A metáfora do farol amarelo

   A eleição passada apresentou-se como um farol amarelo para o PT. O que Dilma fez foi acelerar o carro para não perder a vez. Comportamento questionável, mas é bom ressaltar que alguns assaltantes a aguardavam na esquina. Enfim, com um frio na barriga, ela passou o farol. Acontece que o fluxo de veículos nunca foi muito intenso nas ruas em que trafega e chegou a hora de brecar. Há um desconforto, os passageiros sentem o tranco, reclamam da inabilidade da motorista. Os assaltantes indignados correm atrás com seus revólveres em punho, mas estão a pé. A viagem é longa, helicópteros jogam pregos no asfalto, a motorista segue desviando. Aos poucos, o carro retoma seu ritmo normal, com as costumeiras rajadas de vento, devagar e sempre. Tentarei explicar esta metáfora.

   Sou mais otimista do que a maioria. O governo Dilma tem um projeto de país consubstanciado no PAC e nos programas sociais. O que alguns veem como voluntarismo da presidenta, para mim é propósito e virtude. Por força da disputa política acirradíssima, este projeto de governo nem sempre avança, mas isto não quer dizer que seja inconsistente. Para tocá-lo adiante, as principais variáveis econômicas e políticas estão dadas.

   No campo da política, a bolha do impeachment se esvaziou. A grande ameaça representada por Eduardo Cunha foi afastada. Temer e Renan (este também nas cordas) fazem jogo dúbio, mas qual a novidade nisso? O PMDB também engole seus sapos. Confusões no Congresso existirão sempre, mas o importante é que grandes jogadores do mercado tiraram o time de campo em relação ao golpe e tudo indica que o Cabo das Tormentas foi cruzado.

   Na economia, temos vários sinais positivos. Para vê-los, é preciso analisar o contexto sem as miudezas temporais do noticiário. O ajuste cambial segue em curso e a balança comercial, ainda que inicialmente fruto da queda das importações, registrou seu melhor valor desde 2012. E mesmo com esta necessária alta do dólar, a inflação tem viés de baixa para 2016. Não poderia ser diferente, pois os quase 10% deste ano são resultado da contenção dos preços administrados praticada no período pré-eleitoral, fato que não se repetirá. Em agosto, por exemplo, houve deflação de preços dos alimentos, segundo dados recentes da FGV. O considerável investimento estrangeiro direto, na casa dos US$ 60 bilhões, seguirá financiando parte importante de nosso deficit em contas correntes, uma vez que a crise econômica é grave em muitos países e, por mais que escondam, o Brasil parece promissor aos olhos da economia real estrangeira. Resta saber como se comportarão os juros, porém tudo leva a crer que a trajetória ascendente terá inflexão em sentido contrário a partir de agora. Com os juros caindo e o dólar subindo, o setor industrial deve sair dessa pasmaceira. Os empresários tenderão a realocar recursos estacionados no sistema financeiro para programas de investimento e, quem sabe, inovação. Com isso, os excelentes níveis de emprego anteriores se restabelecem.

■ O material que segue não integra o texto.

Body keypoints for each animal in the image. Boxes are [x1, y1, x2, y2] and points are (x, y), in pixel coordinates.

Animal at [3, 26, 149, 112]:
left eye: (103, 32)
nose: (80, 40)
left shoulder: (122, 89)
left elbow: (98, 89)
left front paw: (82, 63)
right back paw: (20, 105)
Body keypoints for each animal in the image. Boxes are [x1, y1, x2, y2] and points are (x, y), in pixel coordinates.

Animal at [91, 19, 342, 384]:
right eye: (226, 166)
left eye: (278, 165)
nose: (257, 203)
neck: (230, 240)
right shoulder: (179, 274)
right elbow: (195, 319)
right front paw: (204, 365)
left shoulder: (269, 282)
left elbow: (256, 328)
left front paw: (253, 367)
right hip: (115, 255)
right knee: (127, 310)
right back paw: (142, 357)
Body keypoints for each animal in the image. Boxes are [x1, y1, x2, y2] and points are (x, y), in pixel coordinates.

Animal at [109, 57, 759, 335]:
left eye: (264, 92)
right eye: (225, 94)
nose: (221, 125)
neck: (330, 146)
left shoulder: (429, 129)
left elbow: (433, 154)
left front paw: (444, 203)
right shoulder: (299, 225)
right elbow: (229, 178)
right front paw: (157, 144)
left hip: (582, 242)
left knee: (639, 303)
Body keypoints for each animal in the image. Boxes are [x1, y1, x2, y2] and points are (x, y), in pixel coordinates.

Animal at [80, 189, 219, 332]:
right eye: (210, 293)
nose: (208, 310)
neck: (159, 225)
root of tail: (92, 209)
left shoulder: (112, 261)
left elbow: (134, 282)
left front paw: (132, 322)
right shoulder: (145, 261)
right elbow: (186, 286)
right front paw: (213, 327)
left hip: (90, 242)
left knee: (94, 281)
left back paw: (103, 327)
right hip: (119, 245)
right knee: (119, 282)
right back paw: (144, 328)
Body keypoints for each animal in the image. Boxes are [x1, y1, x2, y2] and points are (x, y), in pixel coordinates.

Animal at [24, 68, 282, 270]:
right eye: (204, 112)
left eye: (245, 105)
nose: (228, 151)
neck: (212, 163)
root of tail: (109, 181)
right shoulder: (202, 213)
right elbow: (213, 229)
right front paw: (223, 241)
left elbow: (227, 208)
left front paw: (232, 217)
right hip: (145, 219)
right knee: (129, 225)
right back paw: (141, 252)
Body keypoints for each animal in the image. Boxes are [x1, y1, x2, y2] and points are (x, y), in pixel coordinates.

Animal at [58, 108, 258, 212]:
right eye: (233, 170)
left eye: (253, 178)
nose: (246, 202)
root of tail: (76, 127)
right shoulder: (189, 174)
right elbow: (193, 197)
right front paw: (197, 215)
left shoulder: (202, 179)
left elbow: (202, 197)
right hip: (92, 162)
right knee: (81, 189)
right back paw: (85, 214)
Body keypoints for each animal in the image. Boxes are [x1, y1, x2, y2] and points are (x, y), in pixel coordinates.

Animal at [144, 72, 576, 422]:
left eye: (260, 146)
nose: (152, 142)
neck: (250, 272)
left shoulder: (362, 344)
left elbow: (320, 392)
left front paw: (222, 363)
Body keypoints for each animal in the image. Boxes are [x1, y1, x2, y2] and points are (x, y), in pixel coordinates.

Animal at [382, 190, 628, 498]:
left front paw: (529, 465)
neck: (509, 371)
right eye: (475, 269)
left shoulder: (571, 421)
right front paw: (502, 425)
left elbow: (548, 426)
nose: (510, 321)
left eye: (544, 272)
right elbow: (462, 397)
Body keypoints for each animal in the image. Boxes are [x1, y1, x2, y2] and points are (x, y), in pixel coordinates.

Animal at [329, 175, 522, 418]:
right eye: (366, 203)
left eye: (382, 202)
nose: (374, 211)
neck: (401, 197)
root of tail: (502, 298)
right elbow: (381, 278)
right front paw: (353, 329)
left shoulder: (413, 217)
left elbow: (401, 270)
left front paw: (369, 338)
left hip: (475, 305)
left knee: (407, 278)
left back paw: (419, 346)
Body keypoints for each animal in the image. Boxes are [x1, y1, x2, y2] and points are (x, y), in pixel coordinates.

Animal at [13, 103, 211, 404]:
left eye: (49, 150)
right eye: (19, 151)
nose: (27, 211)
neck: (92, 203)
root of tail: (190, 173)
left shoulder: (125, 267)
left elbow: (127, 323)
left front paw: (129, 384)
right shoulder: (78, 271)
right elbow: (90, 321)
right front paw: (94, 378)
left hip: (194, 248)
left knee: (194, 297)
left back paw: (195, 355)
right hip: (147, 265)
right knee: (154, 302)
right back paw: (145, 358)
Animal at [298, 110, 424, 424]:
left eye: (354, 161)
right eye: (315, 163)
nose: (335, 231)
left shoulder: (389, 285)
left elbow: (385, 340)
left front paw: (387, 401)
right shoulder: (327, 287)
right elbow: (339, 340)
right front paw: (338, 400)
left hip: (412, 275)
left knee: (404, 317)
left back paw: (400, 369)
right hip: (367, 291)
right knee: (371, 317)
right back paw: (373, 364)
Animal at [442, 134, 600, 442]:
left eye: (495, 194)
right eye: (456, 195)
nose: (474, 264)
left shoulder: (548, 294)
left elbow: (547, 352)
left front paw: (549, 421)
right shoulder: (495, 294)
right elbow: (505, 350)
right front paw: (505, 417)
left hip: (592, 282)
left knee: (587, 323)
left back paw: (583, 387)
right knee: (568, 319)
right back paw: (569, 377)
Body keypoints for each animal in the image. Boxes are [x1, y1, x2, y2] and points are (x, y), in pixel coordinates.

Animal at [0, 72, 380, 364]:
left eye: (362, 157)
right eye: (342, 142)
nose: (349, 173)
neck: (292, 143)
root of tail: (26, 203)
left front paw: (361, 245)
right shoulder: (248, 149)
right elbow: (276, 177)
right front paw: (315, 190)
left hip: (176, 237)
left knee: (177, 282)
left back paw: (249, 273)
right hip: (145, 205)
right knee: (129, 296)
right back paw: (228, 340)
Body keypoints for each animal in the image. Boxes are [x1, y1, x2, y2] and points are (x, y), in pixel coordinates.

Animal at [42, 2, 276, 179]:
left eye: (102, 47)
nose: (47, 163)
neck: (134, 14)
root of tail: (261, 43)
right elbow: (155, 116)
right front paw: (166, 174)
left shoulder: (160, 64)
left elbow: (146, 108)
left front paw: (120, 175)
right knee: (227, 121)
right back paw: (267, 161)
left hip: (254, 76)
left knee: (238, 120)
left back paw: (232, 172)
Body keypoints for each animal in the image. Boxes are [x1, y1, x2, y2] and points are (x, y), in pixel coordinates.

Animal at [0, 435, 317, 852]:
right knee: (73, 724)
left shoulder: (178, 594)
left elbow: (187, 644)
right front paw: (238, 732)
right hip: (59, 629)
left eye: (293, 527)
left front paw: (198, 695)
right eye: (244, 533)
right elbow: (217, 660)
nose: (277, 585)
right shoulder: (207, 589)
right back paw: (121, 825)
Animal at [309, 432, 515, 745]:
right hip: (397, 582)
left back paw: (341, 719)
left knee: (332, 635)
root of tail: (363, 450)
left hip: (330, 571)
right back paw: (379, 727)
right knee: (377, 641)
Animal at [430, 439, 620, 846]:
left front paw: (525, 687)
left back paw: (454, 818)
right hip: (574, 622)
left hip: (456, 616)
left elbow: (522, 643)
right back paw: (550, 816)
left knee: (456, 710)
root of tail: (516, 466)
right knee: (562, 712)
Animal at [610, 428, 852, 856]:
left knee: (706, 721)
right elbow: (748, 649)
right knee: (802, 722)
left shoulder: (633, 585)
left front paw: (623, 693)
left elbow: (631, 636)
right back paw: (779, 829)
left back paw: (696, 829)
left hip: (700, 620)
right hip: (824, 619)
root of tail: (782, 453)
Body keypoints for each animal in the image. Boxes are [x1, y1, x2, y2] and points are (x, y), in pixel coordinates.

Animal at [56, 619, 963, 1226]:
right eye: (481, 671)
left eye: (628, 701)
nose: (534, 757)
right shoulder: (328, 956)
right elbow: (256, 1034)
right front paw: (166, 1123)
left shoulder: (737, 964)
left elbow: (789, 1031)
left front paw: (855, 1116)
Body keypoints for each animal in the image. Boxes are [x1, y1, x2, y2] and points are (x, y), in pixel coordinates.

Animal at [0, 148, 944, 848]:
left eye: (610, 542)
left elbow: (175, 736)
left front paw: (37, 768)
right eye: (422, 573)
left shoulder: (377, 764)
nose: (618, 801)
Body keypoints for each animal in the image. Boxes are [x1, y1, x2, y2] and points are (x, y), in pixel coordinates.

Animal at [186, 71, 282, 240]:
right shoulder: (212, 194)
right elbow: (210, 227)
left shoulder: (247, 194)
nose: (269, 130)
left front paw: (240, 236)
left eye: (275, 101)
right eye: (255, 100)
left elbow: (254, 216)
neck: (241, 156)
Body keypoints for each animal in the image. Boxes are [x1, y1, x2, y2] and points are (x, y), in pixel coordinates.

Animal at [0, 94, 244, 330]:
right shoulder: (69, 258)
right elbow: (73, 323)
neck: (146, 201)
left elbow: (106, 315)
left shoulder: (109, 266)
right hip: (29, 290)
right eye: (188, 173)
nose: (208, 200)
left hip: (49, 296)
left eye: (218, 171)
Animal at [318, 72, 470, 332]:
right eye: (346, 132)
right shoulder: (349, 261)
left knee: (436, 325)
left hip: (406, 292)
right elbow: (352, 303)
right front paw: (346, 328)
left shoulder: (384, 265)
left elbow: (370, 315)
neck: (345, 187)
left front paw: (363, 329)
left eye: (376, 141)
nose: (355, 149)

   Dilma deve preservar ao máximo suas políticas sociais e fincar pé na educação. O pré-sal alcançou a casa de um milhão de barris diários. Embora os preços do petróleo estejam em baixa, a destinação dos royalties para educação será permanente a partir do ano que vem. Acredito que o mundo ainda vá consumir muito desta comodity chamada petróleo, mesmo que isto não seja tão maravilhoso sob outros aspectos.

   Tudo isso pode significar polianismo de minha parte, principalmente aos olhos de quem anda intoxicado com a fumaça ácida expelida pela midiazona, todos ressentidos com a derrota eleitoral. Aceito a pecha sem dor, afinal a todo ponto cabe um contraponto. Não espero um mar de rosas, pois persiste uma gravíssima crise mundial lá fora e aqui dentro o combate é renhido. De todo modo, tragédia é que não haverá. Enquanto isso, acompanho o final arrastado e melancólico deste terceiro turno eleitoral, ouço o ranger de dentes, vejo corpos que se estrebucham. Sigo tudo a uma certa distância, fora da caverna platônica, tudo na perspectiva de tempo mais largo que constrói a nossa história.